If they don't get what they want from their employer, they simply
stop working.  Even without a minimum wage law, it may well be
impossible for a company to go out and hire enough sufficiently
skilled people if a union were to strike.  This is also called
blackmail.  Do what we want, or else.

	After talking with and listening to several politicians,
I think their reasoning behind the minimum wage goes more like
this:  Earnings below some (arbitrarily decided) level are not
acceptable.  If you earned less than $3.35/hr., for example, that
would be barely enough for you to live on.  Therefore, what we
(government) will do is to declare that no one can work for less
than $3.35/hr.  We can then say to our constituency that we are
doing a good thing: writing into law that each and every one of
us is worth at least $3.35/hr.  On the surface, that looks like a
good thing.  I.e. it implies that if you have a job, you can earn
enough to live above the "poverty level".  No more
"exploitation".  The problem is that they are ignoring the side
effects.  We don't have guaranteed employment in this country.
Just because someone has to pay you at least $3.35/hr. doesn't
mean that he actually has to hire you.  So if what you were doing
isn't worth the government-declared minimum, you lose your job.

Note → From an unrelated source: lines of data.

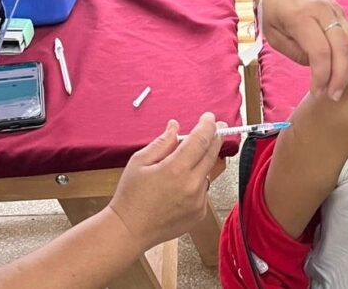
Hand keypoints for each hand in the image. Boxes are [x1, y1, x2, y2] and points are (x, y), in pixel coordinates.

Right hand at [108, 113, 224, 249]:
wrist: (130, 230)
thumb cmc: (130, 196)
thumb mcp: (139, 162)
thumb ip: (161, 142)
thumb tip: (175, 127)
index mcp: (175, 169)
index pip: (200, 140)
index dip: (207, 126)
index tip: (209, 118)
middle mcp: (191, 185)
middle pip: (212, 154)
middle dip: (216, 138)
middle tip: (217, 127)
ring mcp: (198, 201)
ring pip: (208, 173)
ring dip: (202, 162)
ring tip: (183, 164)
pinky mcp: (199, 213)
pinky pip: (204, 190)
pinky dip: (197, 182)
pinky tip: (179, 187)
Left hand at [254, 0, 347, 100]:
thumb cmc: (272, 6)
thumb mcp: (272, 33)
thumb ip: (295, 52)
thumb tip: (317, 67)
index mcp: (301, 16)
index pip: (320, 52)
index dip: (321, 76)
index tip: (317, 92)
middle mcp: (323, 11)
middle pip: (342, 47)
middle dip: (340, 75)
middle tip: (333, 95)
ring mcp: (336, 9)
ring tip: (338, 86)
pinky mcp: (341, 11)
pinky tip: (342, 68)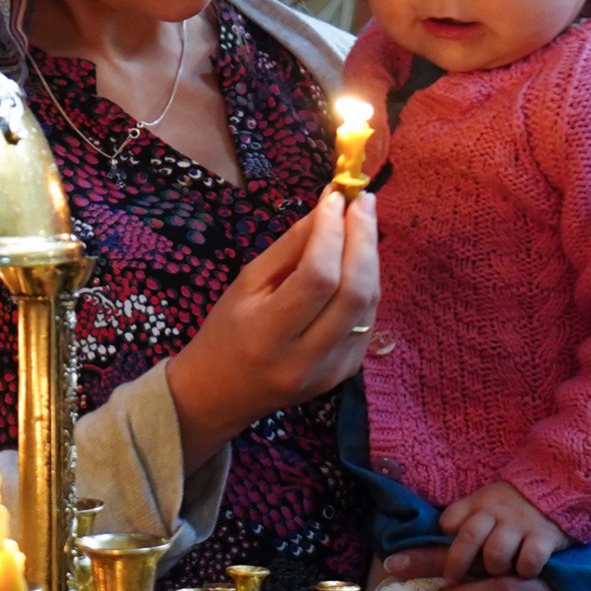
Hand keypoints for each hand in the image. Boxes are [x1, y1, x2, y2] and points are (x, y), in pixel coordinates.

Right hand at [164, 190, 378, 465]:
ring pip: (369, 305)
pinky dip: (367, 284)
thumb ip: (290, 247)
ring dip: (370, 258)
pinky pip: (367, 320)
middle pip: (354, 292)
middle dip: (364, 239)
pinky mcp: (347, 373)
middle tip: (363, 201)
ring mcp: (331, 370)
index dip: (333, 233)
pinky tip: (357, 262)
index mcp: (268, 334)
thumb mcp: (246, 283)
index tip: (336, 196)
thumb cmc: (225, 331)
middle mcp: (306, 358)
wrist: (220, 393)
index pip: (317, 277)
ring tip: (362, 223)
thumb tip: (328, 207)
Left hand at [439, 480, 572, 579]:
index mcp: (478, 502)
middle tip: (452, 579)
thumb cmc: (514, 504)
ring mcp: (521, 524)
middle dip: (457, 563)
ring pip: (496, 553)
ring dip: (495, 567)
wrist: (559, 485)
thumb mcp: (486, 501)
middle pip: (468, 538)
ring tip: (501, 570)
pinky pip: (530, 560)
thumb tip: (438, 544)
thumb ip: (466, 517)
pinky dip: (526, 570)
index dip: (444, 538)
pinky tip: (526, 571)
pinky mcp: (545, 536)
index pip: (450, 520)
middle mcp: (496, 512)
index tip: (444, 552)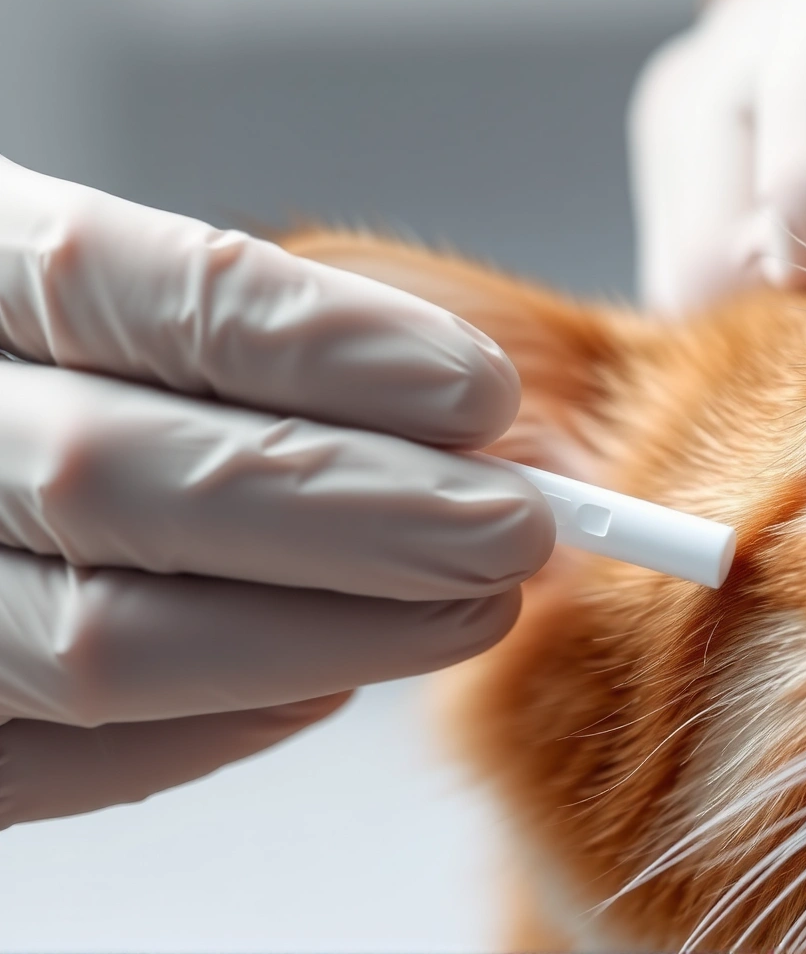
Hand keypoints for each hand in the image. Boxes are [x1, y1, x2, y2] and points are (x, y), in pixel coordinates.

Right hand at [0, 157, 553, 827]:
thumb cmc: (38, 372)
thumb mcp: (72, 278)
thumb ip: (231, 319)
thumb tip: (469, 405)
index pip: (120, 289)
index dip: (316, 345)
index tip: (481, 389)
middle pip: (113, 480)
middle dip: (356, 511)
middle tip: (519, 525)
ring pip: (96, 642)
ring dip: (325, 631)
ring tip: (472, 605)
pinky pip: (54, 764)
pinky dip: (214, 725)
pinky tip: (328, 681)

	In other words, what the minimum wage law says is that
it's better to be unemployed than to have a job that pays "too
little".  It's better for black teenagers to hang out at the
local park than to have them be able to work.

	An interesting statistic from Dr. Williams:  before the
days of the minimum wage, black teenage unmployment was about 9.5%.
Today, after the law which was supposed to protect them from
poverty and exploitation, the unemployment rate has climbed to 50%.